So this is an interesting problem. It certainly is unintuitive behavior. I'm also not sure if we should change it. Let me start by explaining the internals of gRPC Python a little bit.
A server-streaming RPC call requires the cooperation of two threads: the thread provided by the client application calling
__next__ repeatedly (thread A) and a thread created by the gRPC library that drives the event loop in the C extension, which ultimately uses a mechanism like epoll (thread B). Under the hood, __next__ (thread A) just checks to see if thread B has received a response from the server and, if so, returns it to the client code. Normally, this works out just fine.
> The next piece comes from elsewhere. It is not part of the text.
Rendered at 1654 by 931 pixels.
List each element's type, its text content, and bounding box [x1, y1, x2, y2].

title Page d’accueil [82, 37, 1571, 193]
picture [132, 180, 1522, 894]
But thread B has some other responsibilities, including running any RPC callbacks. This means that in the scenario you described above, thread A and thread B are actually the same thread. So when __next__ is called, there is no separate thread to drive the event loop and receive the responses.
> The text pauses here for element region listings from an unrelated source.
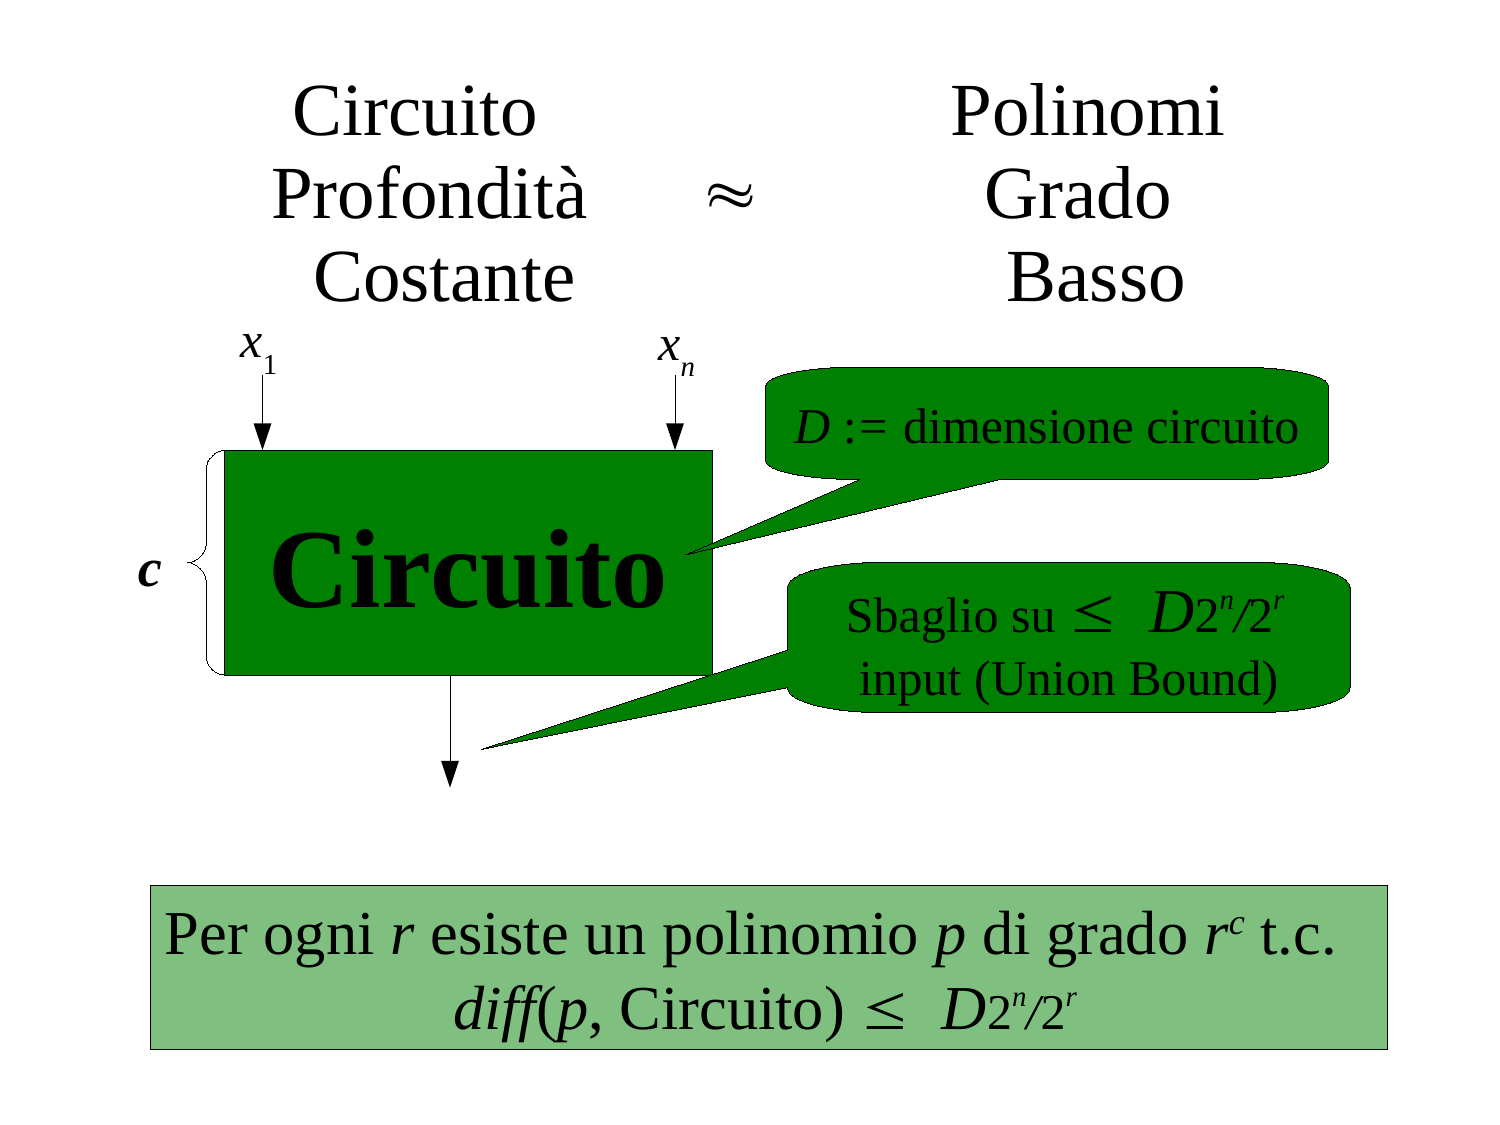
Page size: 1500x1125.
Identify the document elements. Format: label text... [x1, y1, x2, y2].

text_box Sbaglio su ≤ D2n/2r input (Union Bound) [481, 562, 1351, 750]
text_box x1 [202, 300, 316, 388]
text_box c [112, 525, 188, 605]
text_box D := dimensione circuito [685, 367, 1329, 555]
title Circuito Polinomi Profondità ≈ Grado Costante Basso [112, 69, 1387, 319]
text_box Circuito [224, 450, 713, 676]
text_box Per ogni r esiste un polinomio p di grado rc t.c. diff(p, Circuito) ≤ D2n/2r [150, 885, 1388, 1050]
text_box xn [620, 302, 733, 390]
So that's the cause for the deadlock you described. Now, you might say that this is an easy problem to solve. Why not just run the callbacks on a
new thread? Then there is no deadlock in this scenario. True. But we've found that additional Python threads kill performance because they're all contending for the GIL. Doing this at the library level could slow down
many existing workloads. We've actually put
quite a bit of effort into reducing the number of threads we use in the library. There are some options we could consider to make this work out of the box without destroying performance, but it's going to take some thought and careful benchmarking.
For the moment, I'd recommend that you not initiate an RPC from the callback handler and instead use the callback handler just to notify another thread that your application has ownership of, whether that's the same thread as the unary RPC was initiated from or some other thread that you've created yourself.